Oppostion to GM crops counter-productive to environment, economy and consumer

The news that Britain could soon grow genetically modified crops commercially is a victory for commonsense over irrational opportunism, and also for the environment over pollution.

It is now clear that the opposition to GM crops has been counter-productive for the environment as well as harmful to the economy and the consumer. It has left us more reliant on pesticides than other parts of the world. For instance, potatoes currently require spraying with fungicides up to 15 times a season. Each spraying costs money, burns diesel, compacts soil and kills innocent fungal bystanders. Breeding blight-resistant potatoes the old fashioned way has proved difficult. By the time it is achieved, the blight is already immune to the resistance.
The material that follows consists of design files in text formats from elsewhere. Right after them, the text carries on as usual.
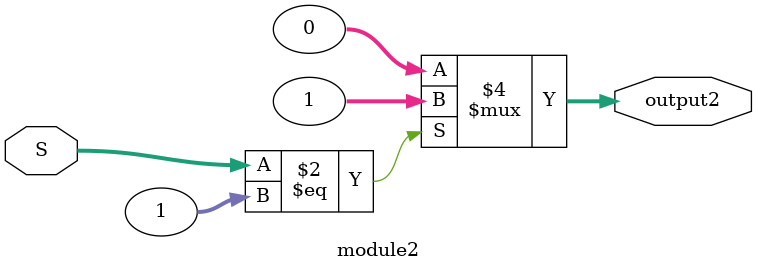
<source format=v>
module module2(S, output2);
input [31:0] S;
output reg [31:0] output2;
always @(S)
begin
if (S == 1) begin
output2 = 1;
end else begin
output2 = 0; end
end
endmodule
</source>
However, doing it the GM way proved straightforward for the Sainsbury Laboratory in Norwich, and promises stronger and longer resistance, because it is possible to introduce a cassette of several resistance genes. These come from wild plants in the same genus as the potato, which disposes of one source of opposition – that it’s an unnatural cross. The new GM variety probably could have been developed years earlier if the eco-vandals had not driven much of that kind of ground-breaking research abroad.

The new campaign is based on no new science suggesting environmental or health risks. It’s simply a sign of a movement addicted to scaremongering and in need of new funds. Fortunately it will not gain much traction. With 17 million farmers growing GM crops in 28 countries, on 12 percent of the world’s arable land, this gene genie won’t go back in the bottle.